Pictures excluded, please retype exactly the lines from the start of the data through the line that contains "Se le asignan", both ends kept, and nothing beyond them.

# # # #

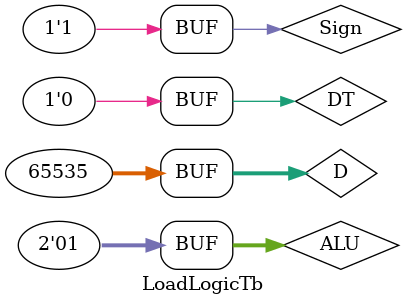
<source format=v>
`timescale 1ns / 1ps
/*
Objetivo:
	Probar que el modulo de la lógica en carga en registros del Register File.

Procedimiento:
	Se le asignan los siguientes valores a las entradas del módulo:
	
	D = 32'd65535;		// 2 Bytes en 0's y 2 Bytes en 1's 	
	ALU = 2'b01;		// Byte 1 
	Sign = 1'b1;		// Unsigned
	DT = 1'b0;			// lb
	
	Como resultado, debería obtenerse el Byte 1 del dato 65535 extendido en ceros, ya que Sign es 1.
	El byte 1 de la palabra 65535 son 8 bits en 1's y por lo tanto el resultado esperado en la salida sería 32'd255.
	ND = {{24{0}}, D[7:0]}
*/
module LoadLogicTb;

	// Inputs
	reg [31:0] D;
	reg [1:0] ALU;
	reg DT;
	reg Sign;
	// Outputs
	wire [31:0] ND;
	// Instantiate the Unit Under Test (UUT)
	LoadLogic uut (
		.D(D), 
		.ALU(ALU), 
		.DT(DT), 
		.Sign(Sign), 
		.ND(ND)
	);

	initial 
		begin
			// Initialize Inputs
			D = 0;
			ALU = 0;
			DT = 0;
			Sign = 0;
			// Wait 100 ns for global reset to finish
			#100;
			// Add stimulus here
			D = 32'd65535;		// 2 Bytes en 0's y 2 Bytes en 1's 	
			ALU = 2'b01;		// Byte 1 
			Sign = 1'b1;		// Unsigned
			DT = 1'b0;			// lb
		end
endmodule


</source>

# # # #

_Final answer_.
<source format=v>
`timescale 1ns / 1ps
/*
Objetivo:
	Probar que el modulo de la lógica en carga en registros del Register File.

Procedimiento:
	Se le asignan los siguientes valores a las entradas del módulo:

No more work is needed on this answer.